Le tome II de la bande dessinée au musée

Une planche originale du bédéiste Réal Godbout inspirée d’un paysage de Marc-Aurèle Fortin
Photo: La Pastèque/MBAM Une planche originale du bédéiste Réal Godbout inspirée d’un paysage de Marc-Aurèle Fortin

Le premier chapitre ne pouvait pas rester sans suite. Après avoir fait son entrée au musée, le 5 novembre dernier, dans une exposition consacrée aux quinze ans de la maison d’édition La Pastèque, la bande dessinée québécoise se prépare désormais à y rester pour de bon. En effet, le Musée des beaux-arts de Montréal (MBAM) cherche à intégrer dans sa collection permanente les oeuvres de bédéistes exposées en ce moment, a appris Le Devoir.

 

Cette acquisition majeure de quinze oeuvres dessinées, entre autres, par Michel Rabagliati, Jean-Paul Eid, Réal Godbout et Isabelle Arsenault va faire entrer pour la première fois des oeuvres du neuvième art québécois dans le catalogue du musée. Elle écrit également le tome II de cette aventure muséale dans laquelle la bande dessinée voit sa valeur artistique une nouvelle fois confirmée.

 

Le processus d’acquisition vise les oeuvres accrochées au mur de l’institution muséale dans le cadre de l’exposition intitulée La BD s’expose au Musée. Jusqu’en mars, quinze artistes y dévoilent des planches dessinées liées à quinze oeuvres de la collection permanente du MBAM. Rabagliati s’est frotté à une toile de Miró, Isabelle Arsenault croise le monde de Jean-Paul Lemieux, Paul Bordeleau s’amuse autour d’une huile de Serge Lemoyne et Patrick Doyon avec un bronze de Barry Flanagan.
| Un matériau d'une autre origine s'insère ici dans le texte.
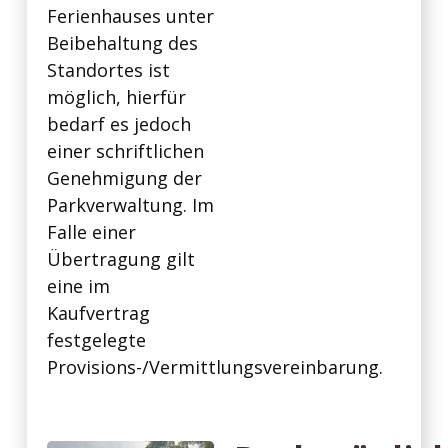
Ferienhauses unter
Beibehaltung des
Standortes ist
möglich, hierfür
bedarf es jedoch
einer schriftlichen
Genehmigung der
Parkverwaltung. Im
Falle einer
Übertragung gilt
eine im
Kaufvertrag
festgelegte
Provisions-/Vermittlungsvereinbarung.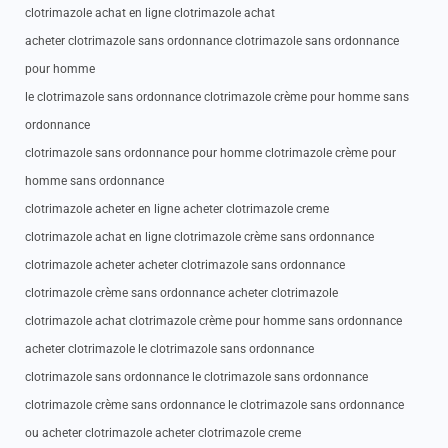
clotrimazole achat en ligne clotrimazole achat
acheter clotrimazole sans ordonnance clotrimazole sans ordonnance
pour homme
le clotrimazole sans ordonnance clotrimazole crème pour homme sans
ordonnance
clotrimazole sans ordonnance pour homme clotrimazole crème pour
homme sans ordonnance
clotrimazole acheter en ligne acheter clotrimazole creme
clotrimazole achat en ligne clotrimazole crème sans ordonnance
clotrimazole acheter acheter clotrimazole sans ordonnance
clotrimazole crème sans ordonnance acheter clotrimazole
clotrimazole achat clotrimazole crème pour homme sans ordonnance
acheter clotrimazole le clotrimazole sans ordonnance
clotrimazole sans ordonnance le clotrimazole sans ordonnance
clotrimazole crème sans ordonnance le clotrimazole sans ordonnance
ou acheter clotrimazole acheter clotrimazole creme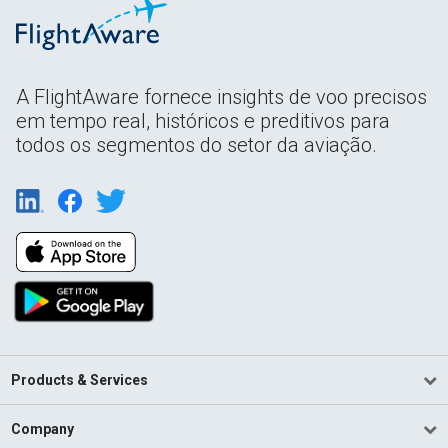
A FlightAware fornece insights de voo precisos
em tempo real, históricos e preditivos para
todos os segmentos do setor da aviação.
Products & Services
Company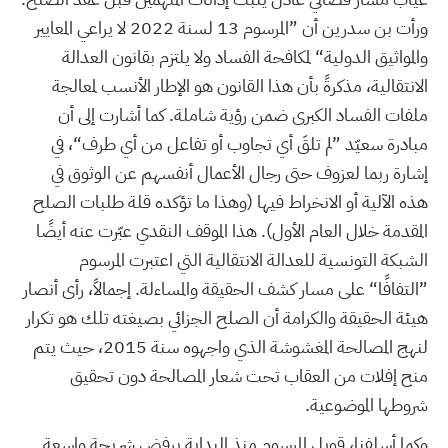
ورأت بن سدرين أن ”المرسوم 13 لسنة 2022 لا يراعي المعايير
والمواثيق الدولية“ لمكافحة الفساد ولا يلتزم بقانون العدالة
الانتقالية، مذكرةً بأن هذا القانون هو الإطار الأنسب لمعالجة
ملفات الفساد الكبرى ضمن رؤية شاملة. كما أشارت إلى أن
مبادرة سعيّد ”لم تلقَ أي تجاوب أو تفاعل من أي طرف“، في
إشارة ربما لعزوف حتى رجال الأعمال أنفسهم عن الوثوق في
هذه الآلية أو الانخراط فيها (وهذا ما تؤكده قلة طلبات الصلح
المقدمة خلال العام الأول). هذا الموقف النقدي عبّرت عنه أيضًا
الشبكة التونسية للعدالة الانتقالية التي اعتبرت المرسوم
”التفافًا“ على مسار كشف الحقيقة والمساءلة. إجمالاً، رأى أنصار
هيئة الحقيقة والكرامة أن الصلح الجزائي بصيغته تلك هو تكرار
لنهج المصالحة المغشوشة الذي واجهوه سنة 2015، حيث يتم
منح إفلات من العقاب تحت شعار المصالحة دون تحقيق
شروطها الموضوعية.
وكما أسلفنا، قوبل المرسوم منذ البداية برفض شريحة واسعة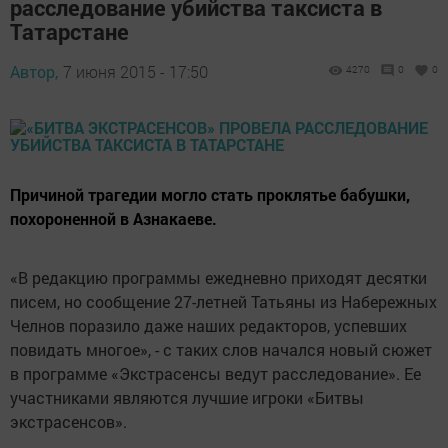
расследование убийства таксиста в
Татарстане
Автор,
7 июня 2015 - 17:50
4270
0
0
Причиной трагедии могло стать проклятье бабушки,
похороненной в Азнакаеве.
«В редакцию программы ежедневно приходят десятки
писем, но сообщение 27-летней Татьяны из Набережных
Челнов поразило даже наших редакторов, успевших
повидать многое», - с таких слов начался новый сюжет
в программе «Экстрасенсы ведут расследование». Ее
участниками являются лучшие игроки «Битвы
экстрасенсов».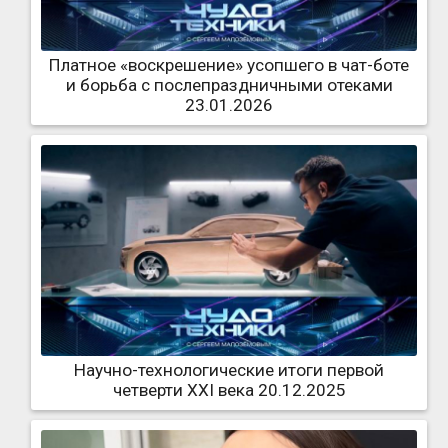
Платное «воскрешение» усопшего в чат-боте
и борьба с послепраздничными отеками
23.01.2026
Научно-технологические итоги первой
четверти XXI века 20.12.2025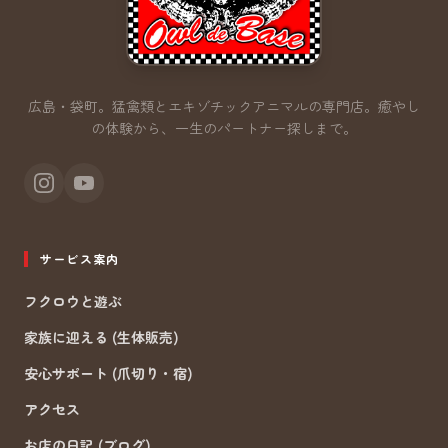
広島・袋町。猛禽類とエキゾチックアニマルの専門店。
癒やし
の体験から、一生のパートナー探しまで。
サービス案内
フクロウと遊ぶ
家族に迎える (生体販売)
安心サポート (爪切り・宿)
アクセス
お店の日記 (ブログ)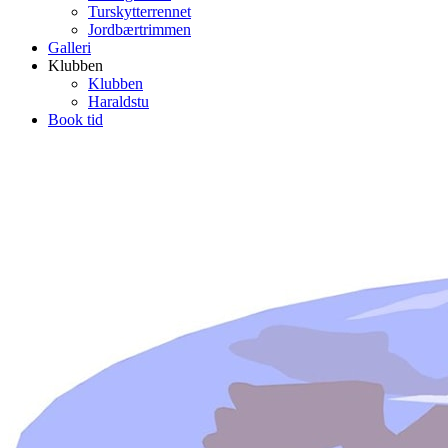
Turskytterrennet
Jordbærtrimmen
Galleri
Klubben
Klubben
Haraldstu
Book tid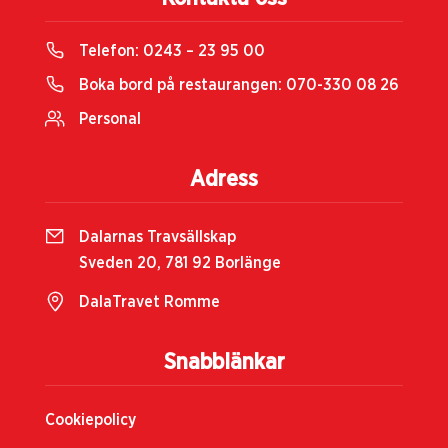
Telefon:
0243 – 23 95 00
Boka bord på restaurangen:
070-330 08 26
Personal
Adress
Dalarnas Travsällskap
Sveden 20, 781 92 Borlänge
DalaTravet Romme
Snabblänkar
Cookiepolicy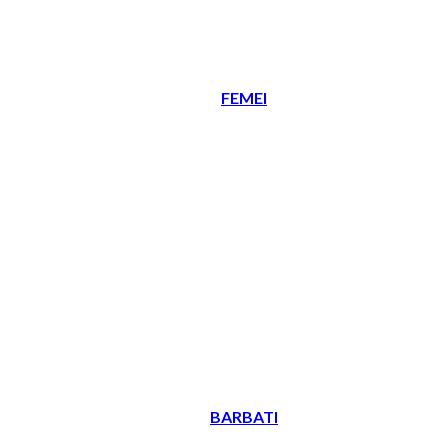
FEMEI
BARBATI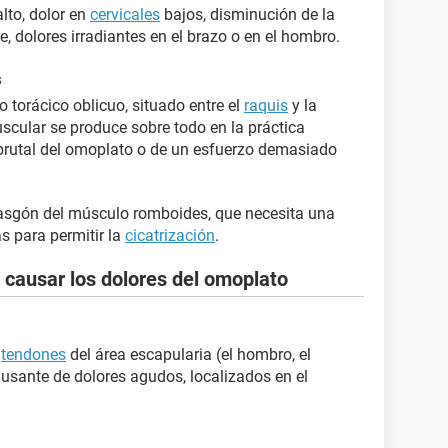
lto, dolor en
cervicales
bajos, disminución de la
e, dolores irradiantes en el brazo o en el hombro.
s
torácico oblicuo, situado entre el
raquis
y la
scular se produce sobre todo en la práctica
 brutal del omoplato o de un esfuerzo demasiado
asgón del músculo romboides, que necesita una
s para permitir la
cicatrización
.
 causar los dolores del omoplato
s
tendones
del área escapularia (el hombro, el
ausante de dolores agudos, localizados en el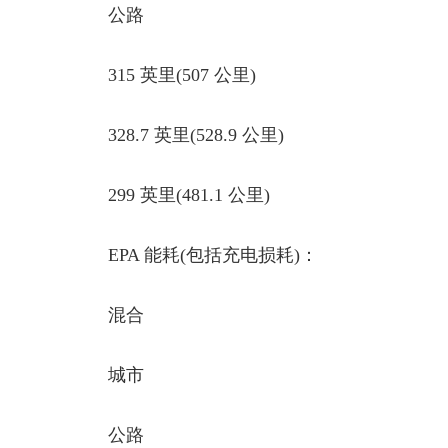
公路
315 英里(507 公里)
328.7 英里(528.9 公里)
299 英里(481.1 公里)
EPA 能耗(包括充电损耗)：
混合
城市
公路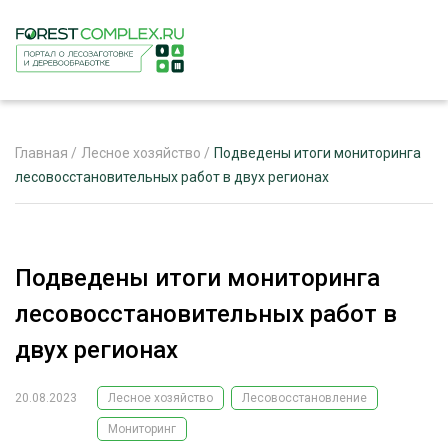
Главная
/
Лесное хозяйство
/
Подведены итоги мониторинга
лесовосстановительных работ в двух регионах
ЖУРНАЛ «ЛЕСНОЙ КОМПЛЕКС»
О ПРОЕКТЕ
Подведены итоги мониторинга
РЕКЛАМОДАТЕЛЯМ
лесовосстановительных работ в
двух регионах
20.08.2023
Лесное хозяйство
Лесовосстановление
ЛЕСНОЕ ХОЗЯЙСТВО
ЭКСПЕРТНОЕ МНЕНИЕ
Мониторинг
ЛЕСОЗАГОТОВКА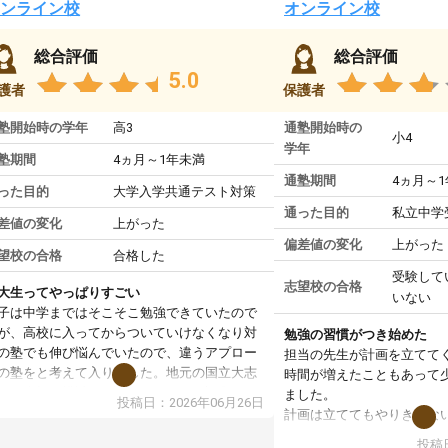
ンライン校
オンライン校
総合評価
総合評価
5.0
護者
保護者
塾開始時の学年
高3
通塾開始時の
小4
学年
塾期間
4ヵ月～1年未満
通塾期間
4ヵ月～
った目的
大学入学共通テスト対策
通った目的
私立中学
差値の変化
上がった
偏差値の変化
上がった
望校の合格
合格した
受験して
志望校の合格
大生ってやっぱりすごい
いない
子は中学まではそこそこ勉強できていたので
が、高校に入ってからついていけなくなり対
勉強の習慣がつき始めた
の塾でも伸び悩んでいたので、違うアプロー
担当の先生が計画を立てて
の塾をと考えて入りました。地元の国立大志
時間が増えたこともあって
で、当初は模試でD判定でしたので心配して
ました。
投稿日：2026年06月26日
たのですが、やはり東大生は受験勉強に詳し
計画は立ててもやりきれな
、先生から良い刺激を受け合格できました。
ますが、サボってしまう日
投稿日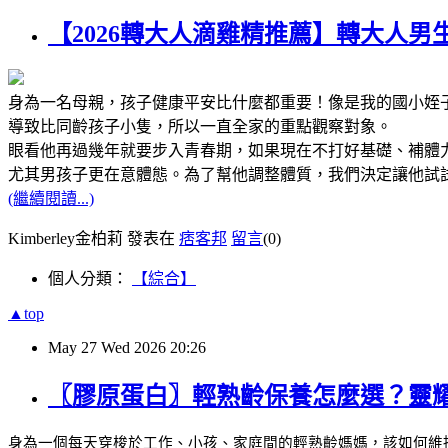
【2026轉大人滴雞精推薦】轉大人男
身為一名母親，孩子健康平安比什麼都重要！像是我的國小姪
導致比同齡孩子小隻，所以一直全家的重點觀察對象。
眼看他再過幾年就要步入青春期，如果現在不打好基礎、補體
尤其男孩子更在意體態。為了幫他調整體質，我們決定讓他試
(繼續閱讀...)
Kimberley金柏莉 發表在
痞客邦
留言
(0)
個人分類：
【綜合】
▲top
May
27
Wed
2026
20:26
〖膠原蛋白〗輕熟齡保養怎麼選？靈耀
身為一個每天穿梭於工作、小孩、家庭間的輕熟齡媽媽，該如何維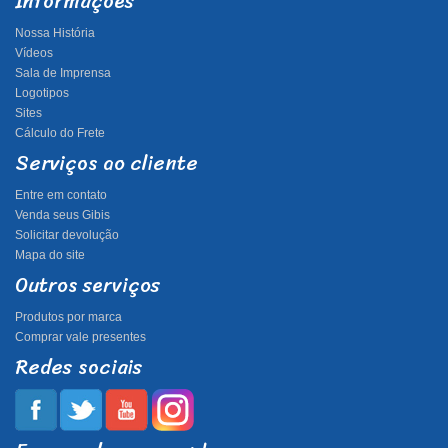
Informações
Nossa História
Vídeos
Sala de Imprensa
Logotipos
Sites
Cálculo do Frete
Serviços ao cliente
Entre em contato
Venda seus Gibis
Solicitar devolução
Mapa do site
Outros serviços
Produtos por marca
Comprar vale presentes
Redes sociais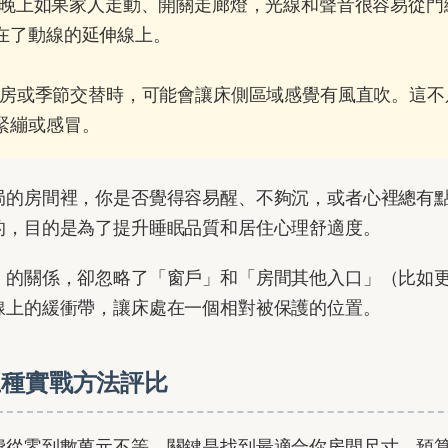
晚上如果家人走動、開關走廊燈，光線和聲音很容易從門
在了動線的延伸線上。
房或季節交替時，可能會讓床側區域感覺有風直吹。這不
緊繃或感冒。
局的房間裡，你是否覺得容易醒、不夠沉，或者心裡總有
的，目的是為了提升睡眠品質和居住心理舒適度。
」的關係，卻忽略了「窗戶」和「房間其他入口」（比如
線上的緩衝帶，讓床處在一個相對被保護的位置。
五種實戰方法評比
費從零到數萬元不等。關鍵是找到最適合你房間尺寸、預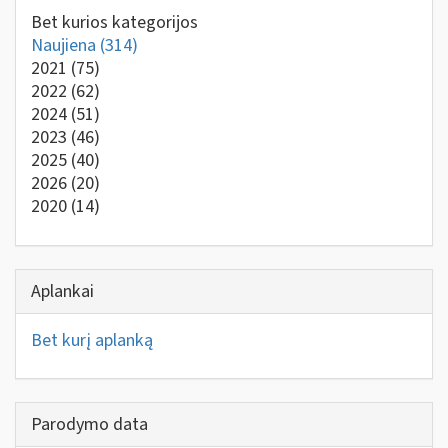
Bet kurios kategorijos
Naujiena
(314)
2021
(75)
2022
(62)
2024
(51)
2023
(46)
2025
(40)
2026
(20)
2020
(14)
Aplankai
Bet kurį aplanką
Parodymo data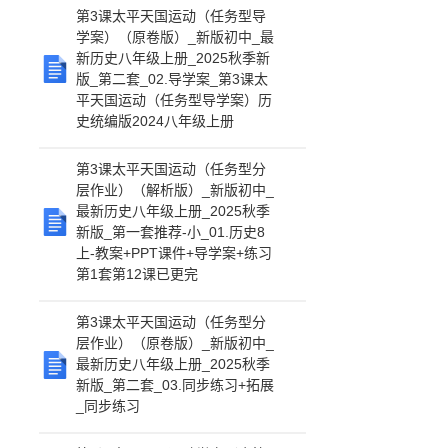
第3课太平天国运动（任务型导
学案）（原卷版）_新版初中_最
新历史八年级上册_2025秋季新
版_第二套_02.导学案_第3课太
平天国运动（任务型导学案）历
史统编版2024八年级上册
第3课太平天国运动（任务型分
层作业）（解析版）_新版初中_
最新历史八年级上册_2025秋季
新版_第一套推荐-小_01.历史8
上-教案+PPT课件+导学案+练习
第1套第12课已更完
第3课太平天国运动（任务型分
层作业）（原卷版）_新版初中_
最新历史八年级上册_2025秋季
新版_第二套_03.同步练习+拓展
_同步练习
Pour ne citer qu’eux.

 

Selon les informations obtenues, l’ensemble de ces créations originales fait l’objet d’une évaluation formelle de la part du MBAM qui souhaite en faire l’acquisition sous la forme d’un don effectué par les auteurs. La Pastèque a orchestré la chose. Cette démarche va, à terme, permettre à ces oeuvres de côtoyer dans les réserves du musée les Bertram Brooker, Marc-Aurèle Fortin, Alex Colville, John Vassos, Charles Daudelin, Sylvia Daoust qui ont inspiré leur création, mais aussi permettre leur utilisation future dans le cadre d’expositions thématiques ou rétrospectives honorant ces différents artistes visuels.

 

« C’est une très bonne nouvelle, a résumé le bédéiste Pascal Girard, joint par Le Devoir. Le musée est certainement le meilleur endroit pour conserver mes planches, puisque je suis assez brouillon en matière de conservation moi-même. »

 

L’intégration de ce nouveau corpus dans la collection du MBAM va se faire sous la forme des premières impressions couleur en haute résolution de ces oeuvres, a indiqué M. Rabagliati. Le mode de production de la bande dessinée, moitié sur papier pour le crayonné, moitié sur ordinateur pour la mise en couleur, rend difficile et moins signifiante l’acquisition d’une création au processus partiellement dématérialisé.

 

L’annonce officielle de cette mise en archives dans ce haut lieu de la conservation de l’art des quinze oeuvres de bande dessinée devrait être faite dans les prochains mois.